Methods: In a single-center (tertiary care hospital in France) prospective study performed between June 2005 and October 2008, cerebral MRI with angiography was performed in 130 patients hospitalized with infective endocarditis up to 7 days after admission and before any surgical intervention. Two experts jointly established the endocarditis diagnostic classification (modified Duke criteria), and therapeutic plans just before and after MRI.
Results: Endocarditis was initially classified as definite in 77 patients, possible in 50, and was excluded in 3. Acute neurologic symptoms were present in 16 patients (12%). Cerebral lesions were detected on MRI in 106 patients (82% [95% confidence interval, 75-89%]), including ischemic lesions in 68, micro-hemorrhages in 74, and silent aneurysms in 10. Solely on the basis of MRI results and excluding micro-hemorrhages, diagnostic classification of 17 of 53 (32%) cases of nondefinite endocarditis was changed to either definite (14 patients) or possible (3 patients). MRI results led to modification of endocarditis therapeutic plan in 24 (18%) of 130 patients, including surgical plan modifications for 18 (14%). Overall, early MRI led to modifications of diagnosis or therapeutic plan in 36 patients (28% [confidence interval, 20-36%]). (Investigators did not assess whether MRI-related changes in diagnosis and therapeutic plans improved patient outcomes, or led to additional and potentially unnecessary procedures, and/or increased costs.)

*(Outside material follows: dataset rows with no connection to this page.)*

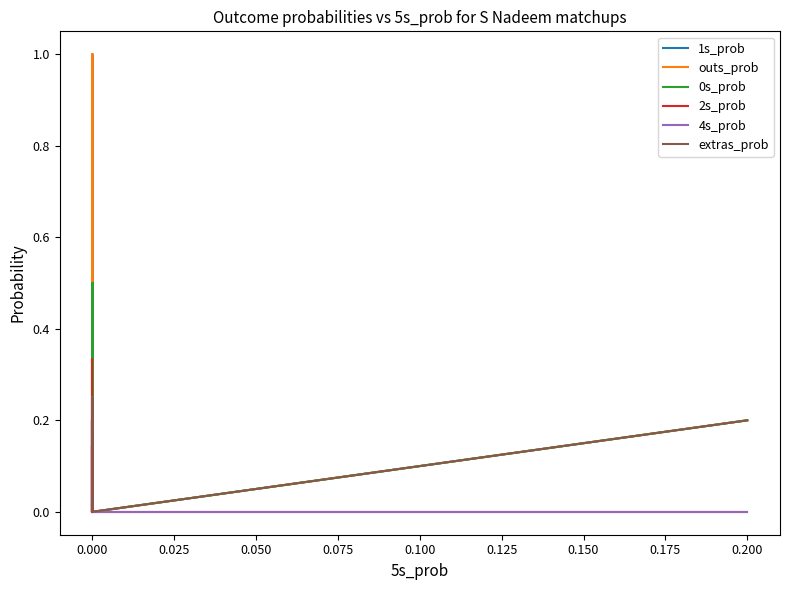

Reading left to right, extract all data points from this chart.

1s_prob: 0.0	0.5	0.0	1.0	0.1	0.0	0.3	0.2	0.5	0.3	0.0	0.3	0.3	0.2	0.0	0.2	0.0	0.0	0.0	0.2
outs_prob: 0.0	0.0	1.0	0.0	0.1	0.5	0.0	0.2	0.0	0.3	0.5	0.3	0.0	0.2	0.2	0.0	0.0	0.0	0.0	0.2
0s_prob: 0.0	0.5	0.0	0.0	0.1	0.5	0.2	0.2	0.5	0.3	0.0	0.3	0.0	0.2	0.0	0.3	0.0	0.0	0.0	0.2
2s_prob: 0.0	0.0	0.0	0.0	0.1	0.0	0.2	0.2	0.0	0.0	0.0	0.0	0.0	0.0	0.0	0.3	0.0	0.0	0.0	0.0
4s_prob: 0.0	0.0	0.0	0.0	0.1	0.0	0.2	0.2	0.0	0.0	0.0	0.0	0.0	0.0	0.2	0.0	0.0	0.0	0.0	0.0
extras_prob: 0.0	0.0	0.0	0.0	0.1	0.0	0.2	0.0	0.0	0.0	0.0	0.0	0.0	0.2	0.0	0.0	0.0	0.0	0.0	0.2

Conclusions: Cerebral lesions were identified on MRI in many patients with endocarditis, but no neurologic symptoms. The MRI findings affected both diagnostic classifications and clinical management plans.
Perspective: Other recently published data similarly found very high rates of both subclinical brain embolus (~48%) and any acute brain embolus (~80%) among patients with left-sided infective endocarditis (Circulation 2009;120:585-91). The present study used these data to show an increase in the rate of diagnosis of infective endocarditis, and altered medical and/or surgical management in patients with evidence of subclinical brain pathology (ischemic lesions, aneurysms). However, as the authors note, it is not known whether the additional data actually should have altered therapy, or in any way improved outcomes. If existing diagnostic criteria and therapeutic recommendations include the presence or absence of clinically apparent embolic events, it does not logically follow that management necessarily should be altered by extrapolation to include subclinical events. It is clear that doing more tests will result in the detection of more abnormalities. However, improved clinical outcomes should remain the relevant endpoint. David S. Bach, M.D., F.A.C.C.